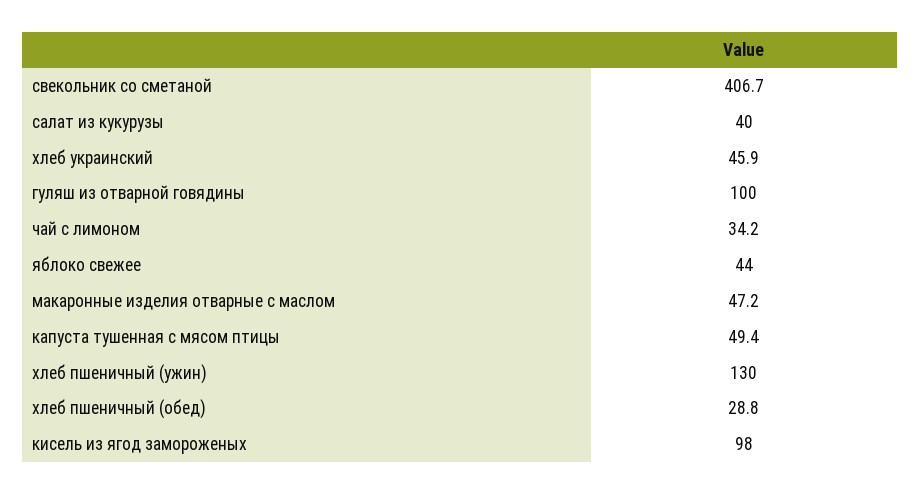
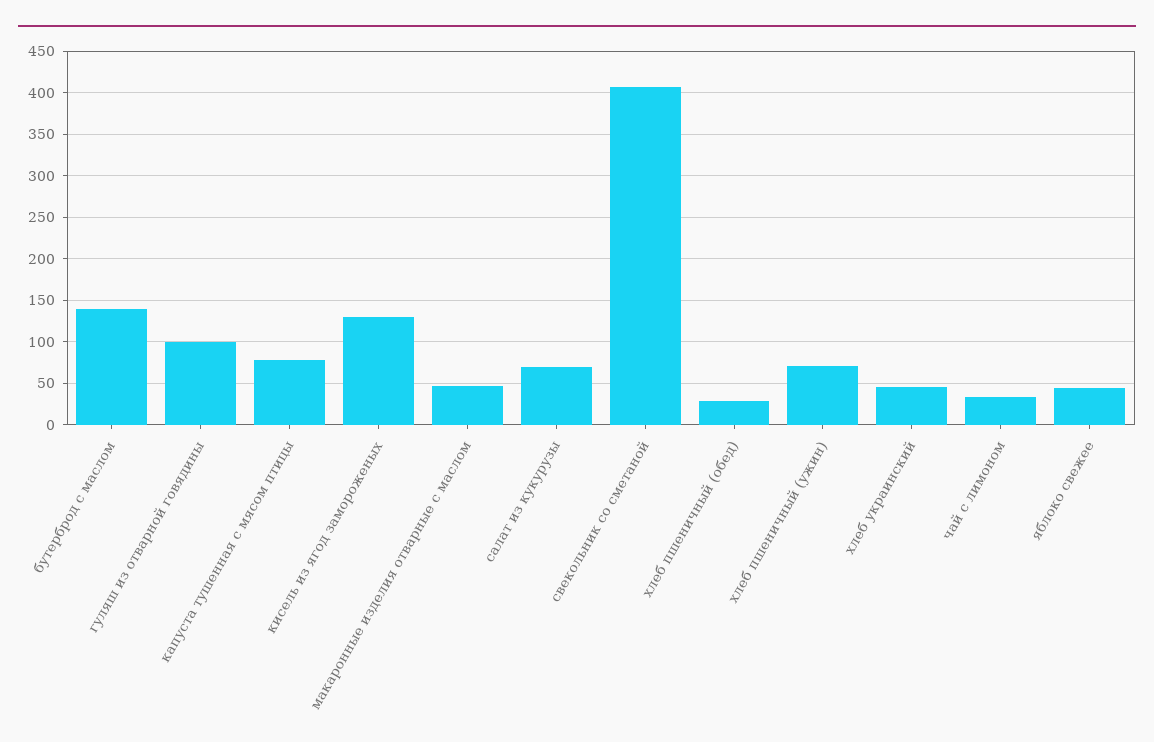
салат из кукурузы: 40 -> 70
капуста тушенная с мясом птицы: 49.4 -> 80
хлеб пшеничный (ужин): 130 -> 70
кисель из ягод замороженых: 98 -> 130
бутерброд с маслом: none -> 140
....
TASK REQUIREMENTS: Copy out the line containing "капуста тушенная с мясом птицы: 49.4 -> 80", then every line after it through the end of the listing, exactly and with nothing else.

SOLUTION TO THIS EXERCISE:
капуста тушенная с мясом птицы: 49.4 -> 80
хлеб пшеничный (ужин): 130 -> 70
кисель из ягод замороженых: 98 -> 130
бутерброд с маслом: none -> 140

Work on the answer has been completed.